### SOURCE PASSAGE:

Third, our findings speak to research on conflict resolution and regional security governance (Hettne and Söderbaum 2006; Börzel and Risse 2016; Kacowicz and Press-Barnathan 2016; Hansen, Mitchell, Nemeth 2008 in this journal) by specifying how regional organizations manage crises and attract international action. We thus shift the focus from the UN’s role in authorizing regional organizations to manage crises (Henrikson 1996) to the latter’s role as precursors of international action. Our sanctions findings echo with similar insights in peacekeeping (Pentland 2005; Fung 2016a, 419) and other forms of intervention (Fung 2016b), pointing to a broader trend in conflict resolution.
Sanctions and selective intervention
Sanctions scholarship focuses largely on effectiveness in changing target state behavior, with fewer studies addressing sanctions onset and target selection. The body of work on sanctions onset has shown that sanctions are more likely to occur between dyads of democracies and non-democracies with relatively low levels of trade (Cox and Drury 2006; Lektzian and Souva 2003, 2007). While generating important insights on the determinants of target selection, these studies did not consider the role of regional organizations (ROs). 3 Unfortunately, standard sanctions data make it difficult to measure the size of the sanctioning coalition (Peksen 2020, 641), leaving unclear whether a regional sanctions coalition (often via an RO) matters.

### EXERCISE TASKS:
a) For each statement, answer yes or no according to the passage on sanctions and regional organizations, and quote the exact words that decide it. (i) Earlier work found sanctions more likely between democracies and non-democracies that trade relatively little. (ii) The studies on sanctions onset took the role of regional organizations into account. (iii) Standard sanctions data make it easy to measure the size of the sanctioning coalition.
b) Resume the passage on sanctions and regional organizations, starting after its last sentence.
The records that come next are separate material and are not part of the passage on sanctions and regional organizations.

### GIVEN ENTRIES:
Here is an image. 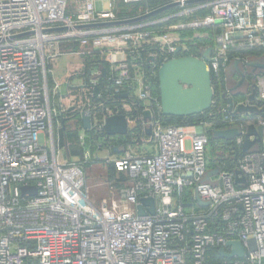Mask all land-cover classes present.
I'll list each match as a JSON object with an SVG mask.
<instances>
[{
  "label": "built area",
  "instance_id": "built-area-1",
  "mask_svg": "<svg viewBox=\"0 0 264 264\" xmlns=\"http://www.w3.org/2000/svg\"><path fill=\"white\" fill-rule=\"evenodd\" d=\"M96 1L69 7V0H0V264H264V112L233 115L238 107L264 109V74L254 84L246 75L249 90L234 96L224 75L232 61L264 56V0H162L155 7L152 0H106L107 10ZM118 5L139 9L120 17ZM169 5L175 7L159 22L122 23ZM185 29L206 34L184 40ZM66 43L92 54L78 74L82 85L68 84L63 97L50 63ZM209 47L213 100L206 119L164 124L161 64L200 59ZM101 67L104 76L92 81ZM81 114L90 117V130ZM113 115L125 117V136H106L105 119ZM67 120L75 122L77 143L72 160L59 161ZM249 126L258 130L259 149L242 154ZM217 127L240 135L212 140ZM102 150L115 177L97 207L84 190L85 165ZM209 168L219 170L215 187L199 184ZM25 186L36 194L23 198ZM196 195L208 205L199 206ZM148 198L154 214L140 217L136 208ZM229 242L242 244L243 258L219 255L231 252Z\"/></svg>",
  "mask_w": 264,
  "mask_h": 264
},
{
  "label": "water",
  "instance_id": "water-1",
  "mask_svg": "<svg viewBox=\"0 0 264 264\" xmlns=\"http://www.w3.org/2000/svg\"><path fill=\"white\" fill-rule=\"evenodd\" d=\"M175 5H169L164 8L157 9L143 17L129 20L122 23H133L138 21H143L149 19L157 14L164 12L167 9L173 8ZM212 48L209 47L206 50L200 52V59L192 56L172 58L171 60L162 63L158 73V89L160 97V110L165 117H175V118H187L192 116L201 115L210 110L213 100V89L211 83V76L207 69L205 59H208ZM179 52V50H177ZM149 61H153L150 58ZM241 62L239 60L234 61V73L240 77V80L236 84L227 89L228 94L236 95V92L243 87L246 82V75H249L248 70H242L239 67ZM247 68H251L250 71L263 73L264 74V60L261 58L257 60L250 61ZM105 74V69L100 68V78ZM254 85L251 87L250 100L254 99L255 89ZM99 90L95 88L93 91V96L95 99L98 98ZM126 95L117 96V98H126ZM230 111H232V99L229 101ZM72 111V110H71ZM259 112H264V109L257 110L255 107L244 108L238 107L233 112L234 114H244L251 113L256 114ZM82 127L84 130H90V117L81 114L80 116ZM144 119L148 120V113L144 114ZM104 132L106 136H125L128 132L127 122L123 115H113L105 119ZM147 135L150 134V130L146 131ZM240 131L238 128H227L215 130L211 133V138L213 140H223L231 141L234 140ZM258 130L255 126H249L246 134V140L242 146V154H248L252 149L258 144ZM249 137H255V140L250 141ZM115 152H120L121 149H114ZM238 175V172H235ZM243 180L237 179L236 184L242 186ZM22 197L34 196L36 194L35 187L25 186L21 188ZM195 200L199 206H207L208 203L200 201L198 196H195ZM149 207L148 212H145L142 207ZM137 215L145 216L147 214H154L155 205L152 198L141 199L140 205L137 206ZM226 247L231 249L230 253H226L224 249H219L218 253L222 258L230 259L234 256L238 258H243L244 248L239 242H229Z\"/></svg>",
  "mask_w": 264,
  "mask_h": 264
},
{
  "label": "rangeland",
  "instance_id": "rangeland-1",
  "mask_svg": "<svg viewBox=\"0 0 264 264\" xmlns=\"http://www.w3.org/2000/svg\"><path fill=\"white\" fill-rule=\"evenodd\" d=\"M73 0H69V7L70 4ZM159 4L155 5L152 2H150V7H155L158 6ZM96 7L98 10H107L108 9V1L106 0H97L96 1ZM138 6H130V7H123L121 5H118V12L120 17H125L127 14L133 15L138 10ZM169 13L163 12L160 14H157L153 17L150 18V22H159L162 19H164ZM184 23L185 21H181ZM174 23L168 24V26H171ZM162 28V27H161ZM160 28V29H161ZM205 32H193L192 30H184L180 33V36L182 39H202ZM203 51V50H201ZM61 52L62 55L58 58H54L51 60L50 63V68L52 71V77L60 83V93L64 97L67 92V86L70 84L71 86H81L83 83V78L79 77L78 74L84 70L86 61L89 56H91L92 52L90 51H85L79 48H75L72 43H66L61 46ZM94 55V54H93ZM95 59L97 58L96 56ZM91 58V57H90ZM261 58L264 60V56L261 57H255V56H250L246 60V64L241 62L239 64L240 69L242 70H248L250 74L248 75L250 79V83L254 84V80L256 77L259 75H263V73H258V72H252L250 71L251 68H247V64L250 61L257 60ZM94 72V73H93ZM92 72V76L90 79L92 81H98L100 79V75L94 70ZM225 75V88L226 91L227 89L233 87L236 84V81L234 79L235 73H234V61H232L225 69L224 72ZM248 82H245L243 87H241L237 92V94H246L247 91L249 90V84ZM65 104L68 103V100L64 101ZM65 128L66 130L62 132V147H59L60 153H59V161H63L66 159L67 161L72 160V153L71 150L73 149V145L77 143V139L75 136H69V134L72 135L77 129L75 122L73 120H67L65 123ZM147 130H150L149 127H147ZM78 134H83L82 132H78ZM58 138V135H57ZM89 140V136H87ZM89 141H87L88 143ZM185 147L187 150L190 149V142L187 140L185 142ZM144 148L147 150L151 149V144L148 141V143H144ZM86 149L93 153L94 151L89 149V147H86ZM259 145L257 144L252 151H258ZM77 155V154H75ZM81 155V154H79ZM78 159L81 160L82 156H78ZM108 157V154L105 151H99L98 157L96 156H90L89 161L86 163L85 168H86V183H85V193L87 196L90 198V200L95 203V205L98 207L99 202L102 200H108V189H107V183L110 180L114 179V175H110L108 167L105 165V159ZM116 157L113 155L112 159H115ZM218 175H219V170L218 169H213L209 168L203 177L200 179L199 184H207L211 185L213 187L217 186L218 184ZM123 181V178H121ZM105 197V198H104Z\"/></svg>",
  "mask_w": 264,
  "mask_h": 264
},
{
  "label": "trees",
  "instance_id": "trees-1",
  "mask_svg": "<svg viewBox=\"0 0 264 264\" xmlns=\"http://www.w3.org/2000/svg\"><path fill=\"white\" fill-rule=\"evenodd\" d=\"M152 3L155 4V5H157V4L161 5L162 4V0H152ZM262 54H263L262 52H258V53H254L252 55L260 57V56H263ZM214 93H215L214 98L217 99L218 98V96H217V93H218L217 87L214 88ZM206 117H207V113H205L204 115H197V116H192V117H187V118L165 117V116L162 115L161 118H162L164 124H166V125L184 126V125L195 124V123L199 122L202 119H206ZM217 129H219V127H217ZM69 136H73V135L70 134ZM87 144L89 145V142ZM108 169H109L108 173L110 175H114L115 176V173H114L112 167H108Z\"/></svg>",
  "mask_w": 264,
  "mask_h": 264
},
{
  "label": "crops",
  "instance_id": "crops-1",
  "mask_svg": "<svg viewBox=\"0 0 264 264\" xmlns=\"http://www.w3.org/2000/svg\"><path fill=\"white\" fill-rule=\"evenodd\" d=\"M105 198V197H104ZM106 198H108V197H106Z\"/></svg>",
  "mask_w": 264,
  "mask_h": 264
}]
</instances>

### RESPONSES TO THE TASKS:
a)
(i) Yes: "sanctions are more likely to occur between dyads of democracies and non-democracies with relatively low levels of trade"
(ii) No: "these studies did not consider the role of regional organizations (ROs)"
(iii) No: "standard sanctions data make it difficult to measure the size of the sanctioning coalition"

b)
In research on UNSC sanctions (and intervention more broadly), the role of regional sanctions has also been rarely acknowledged. The growing activity of the UNSC in the field of peace and security since the end of the Cold War has prompted interest in the motivations that compel it to intervene in certain crises but not in others. Selectivity of UNSC sanctions has been noted previously: of 27 crises from 1991 to 2004, UNSC sanctions were imposed in only 10 cases (Binder 2009, 344); and of the 74 armed conflicts initiated between 1991–2013, the UNSC only applied sanctions regimes on 14 of them (Eriksson and Wallensteen 2015, 1391).
Interest in the drivers of UNSC sanctions was fueled by a controversy between realists positing that intervention only occurred where major powers (the P5) had security or economic interests (Boulden 2006; Chesterman and Pouligny 2003; Tostensen and Bull 2002) and cosmopolitan accounts highlighting that humanitarian crises increasingly attracted international action, often in places of minor geopolitical importance (Finnemore 2003). Empirically, conflict severity is a more powerful predictor of UNSC intervention than P5 interests (Beardsley and Schmidt 2012, 35). Intriguingly, recent studies note that 78% of UN sanctions after the Cold War were preceded by similar measures by other senders (Brzoska 2015, 1341). However, this research does not differentiate between sanctions by individual states and regional organizations. One qualitative study suggests that regional sanctions are more related to UNSC sanctions than measures by unilateral senders (Charron and Portela 2016). Beyond these preliminary insights, the interplay between sanctions by the UN and regional organizations across time and space has not been systematically examined yet. Regional sanctions are neglected in pioneering works on UNSC intervention (Binder 2009; Beardsley and Schmidt 2012), while fresh research about regional organizations does not thematize their influence on UNSC choices (Duursma 2020).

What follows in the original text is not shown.